As the larger proportion of the army (in which we are told that there are not two thousand sound men) is coming into hospital—as there are therefore thousands of lives at stake—as, in a service where the future of the official servants is dependent upon the personal interest of one man, these cannot be expected to peril that future by getting themselves shelved as innovators.
I feel that this is no time for compliments or false shame; and that you will never hear the whole truth, troublesome as it is, except from one independent of promotion.…
I subjoin a rough estimate of what has been given out by me during one month—the whole at the “requisition” of the Medical Men—all of which I have by me (merely in order to substantiate the facts of the destitution of these hospitals).
Since the 17th December, we have received 3400 sick, and I have made no sum total as yet of what has been done for these new-comers by us—excepting for one corridor, which I enclose.
(1) Thus the Purveying is nil—that is the whole truth, beyond bedding, bread, meat, cold water, fuel.
Beyond the boiling en masse in the great coppers of the general kitchen the meat is not cooked, the water is not boiled except what is done in my subsidiary kitchens. My schedule will show what I have purveyed.
I have refused to go on purveying for the third Hospital, the Sultan's Serail[137]—the demands upon me there having been begun with twelve hundred articles, including shirts, the first night of our occupying it. I refer you to a List of what was not in store, and to a copy of one requisition upon me sent last letter.

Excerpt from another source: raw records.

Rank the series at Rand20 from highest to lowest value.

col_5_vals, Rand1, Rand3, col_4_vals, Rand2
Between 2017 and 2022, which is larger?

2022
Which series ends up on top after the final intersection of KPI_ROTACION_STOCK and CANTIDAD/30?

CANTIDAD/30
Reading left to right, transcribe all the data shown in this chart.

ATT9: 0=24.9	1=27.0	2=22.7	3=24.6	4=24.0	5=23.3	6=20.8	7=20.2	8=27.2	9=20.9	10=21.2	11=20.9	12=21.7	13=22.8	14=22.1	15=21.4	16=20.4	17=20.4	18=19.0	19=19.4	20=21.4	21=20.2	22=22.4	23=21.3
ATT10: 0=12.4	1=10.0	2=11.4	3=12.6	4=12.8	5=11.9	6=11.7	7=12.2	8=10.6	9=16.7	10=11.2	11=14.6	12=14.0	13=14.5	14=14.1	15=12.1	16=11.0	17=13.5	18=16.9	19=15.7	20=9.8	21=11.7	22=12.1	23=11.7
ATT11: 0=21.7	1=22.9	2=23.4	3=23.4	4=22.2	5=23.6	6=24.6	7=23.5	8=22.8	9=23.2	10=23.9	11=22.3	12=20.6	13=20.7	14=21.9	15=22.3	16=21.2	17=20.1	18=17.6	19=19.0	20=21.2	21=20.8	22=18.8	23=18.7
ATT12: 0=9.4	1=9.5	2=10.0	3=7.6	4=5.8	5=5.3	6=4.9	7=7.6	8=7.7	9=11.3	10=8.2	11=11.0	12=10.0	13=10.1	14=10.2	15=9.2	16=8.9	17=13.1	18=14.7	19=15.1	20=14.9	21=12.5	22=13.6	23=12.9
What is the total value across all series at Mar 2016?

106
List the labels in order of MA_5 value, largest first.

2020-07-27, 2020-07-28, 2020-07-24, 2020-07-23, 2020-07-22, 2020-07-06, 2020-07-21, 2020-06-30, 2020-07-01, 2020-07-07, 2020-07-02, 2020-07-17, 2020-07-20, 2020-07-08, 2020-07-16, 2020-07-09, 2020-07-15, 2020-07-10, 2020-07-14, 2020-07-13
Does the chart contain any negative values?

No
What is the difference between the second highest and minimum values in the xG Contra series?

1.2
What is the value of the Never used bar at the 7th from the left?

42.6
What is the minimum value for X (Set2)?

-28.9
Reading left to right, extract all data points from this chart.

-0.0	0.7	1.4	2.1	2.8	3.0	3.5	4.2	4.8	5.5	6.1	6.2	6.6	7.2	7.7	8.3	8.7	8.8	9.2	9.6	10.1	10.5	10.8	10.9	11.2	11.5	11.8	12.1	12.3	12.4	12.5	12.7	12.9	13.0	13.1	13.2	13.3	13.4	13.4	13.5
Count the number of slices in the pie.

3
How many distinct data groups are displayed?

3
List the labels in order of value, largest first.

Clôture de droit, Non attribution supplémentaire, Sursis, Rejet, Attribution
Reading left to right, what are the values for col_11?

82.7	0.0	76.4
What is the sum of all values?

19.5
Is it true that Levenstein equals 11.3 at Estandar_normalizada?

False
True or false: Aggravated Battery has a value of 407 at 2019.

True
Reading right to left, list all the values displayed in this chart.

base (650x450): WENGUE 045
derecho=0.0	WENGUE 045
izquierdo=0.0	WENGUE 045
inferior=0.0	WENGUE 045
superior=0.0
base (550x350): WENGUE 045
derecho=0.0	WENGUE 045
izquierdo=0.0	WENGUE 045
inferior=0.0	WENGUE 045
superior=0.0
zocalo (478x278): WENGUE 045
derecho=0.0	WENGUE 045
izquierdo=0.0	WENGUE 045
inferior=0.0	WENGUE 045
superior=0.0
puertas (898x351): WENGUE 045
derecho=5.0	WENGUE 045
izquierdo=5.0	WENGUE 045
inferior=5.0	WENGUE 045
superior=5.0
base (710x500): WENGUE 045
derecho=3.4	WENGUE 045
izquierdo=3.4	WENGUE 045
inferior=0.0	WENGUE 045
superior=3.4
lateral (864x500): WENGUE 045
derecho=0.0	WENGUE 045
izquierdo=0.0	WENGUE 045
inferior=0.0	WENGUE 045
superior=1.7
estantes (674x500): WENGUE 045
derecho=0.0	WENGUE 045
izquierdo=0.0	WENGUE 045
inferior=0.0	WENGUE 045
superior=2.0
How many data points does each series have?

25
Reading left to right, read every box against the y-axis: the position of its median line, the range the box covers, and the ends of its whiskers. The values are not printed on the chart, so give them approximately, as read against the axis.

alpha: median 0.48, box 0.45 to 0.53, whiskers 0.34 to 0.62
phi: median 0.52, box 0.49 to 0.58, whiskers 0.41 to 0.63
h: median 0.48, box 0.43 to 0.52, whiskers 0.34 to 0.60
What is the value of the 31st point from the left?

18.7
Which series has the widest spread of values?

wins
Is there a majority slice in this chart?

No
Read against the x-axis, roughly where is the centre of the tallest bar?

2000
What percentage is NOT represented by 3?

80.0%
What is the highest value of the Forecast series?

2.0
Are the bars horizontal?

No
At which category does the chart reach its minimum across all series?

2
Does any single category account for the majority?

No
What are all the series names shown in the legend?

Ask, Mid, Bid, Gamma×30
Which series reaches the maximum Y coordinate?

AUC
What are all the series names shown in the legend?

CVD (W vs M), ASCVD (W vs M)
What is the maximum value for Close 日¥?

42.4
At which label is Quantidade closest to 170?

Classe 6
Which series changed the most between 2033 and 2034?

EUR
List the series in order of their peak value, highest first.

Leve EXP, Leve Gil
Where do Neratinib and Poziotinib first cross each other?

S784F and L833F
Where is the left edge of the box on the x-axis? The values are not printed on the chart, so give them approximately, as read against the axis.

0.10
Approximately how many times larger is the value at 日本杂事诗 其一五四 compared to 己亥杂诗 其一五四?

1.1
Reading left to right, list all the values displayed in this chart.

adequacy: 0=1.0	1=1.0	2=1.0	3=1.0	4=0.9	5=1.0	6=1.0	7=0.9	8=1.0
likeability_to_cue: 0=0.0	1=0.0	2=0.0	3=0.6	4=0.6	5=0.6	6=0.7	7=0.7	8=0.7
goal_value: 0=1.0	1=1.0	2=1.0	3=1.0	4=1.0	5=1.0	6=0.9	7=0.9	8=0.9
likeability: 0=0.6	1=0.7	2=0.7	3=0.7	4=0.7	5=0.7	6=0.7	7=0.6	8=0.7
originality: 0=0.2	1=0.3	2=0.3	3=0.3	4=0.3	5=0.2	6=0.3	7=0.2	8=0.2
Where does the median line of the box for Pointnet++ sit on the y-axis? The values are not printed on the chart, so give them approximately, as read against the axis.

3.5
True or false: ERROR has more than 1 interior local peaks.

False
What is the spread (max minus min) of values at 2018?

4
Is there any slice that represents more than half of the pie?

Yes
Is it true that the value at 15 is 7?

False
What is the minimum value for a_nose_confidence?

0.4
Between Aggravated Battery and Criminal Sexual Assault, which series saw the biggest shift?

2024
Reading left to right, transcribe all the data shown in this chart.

(2) The extraordinary circumstance of a whole army having been ordered to abandon its kits, as was done when we landed our men before Alma, has been overlooked entirely in all our system. The fact is, that I am now clothing the British Army. The sick were re-embarked at Balaclava for these Hospitals, without resuming their kits, also half-naked besides. And when discharged from here, they carry off, small blame to them, even my knives and forks—shirts, of course, and Hospital clothing also. The men who were sent to Abydos as convalescents were sent in their Hospital dresses, or they must have gone naked.[225] The consequence is that not one single Hospital dress is now left in store, and I have substituted Turkish dressing-gowns from Stamboul (three bales in the passage are marked Hospital Gowns, but have not yet been “sat upon”). To purvey this Hospital is like pouring water into a sieve; and will be, till regimental stores have been sent out from England enough to clothe the naked and refill the kit.
I have requisitions for Uniform trousers, for each and all of the articles of a kit, sent in to me.
We have not yet heard of boots being sent out; the men come into Hospital half-shod.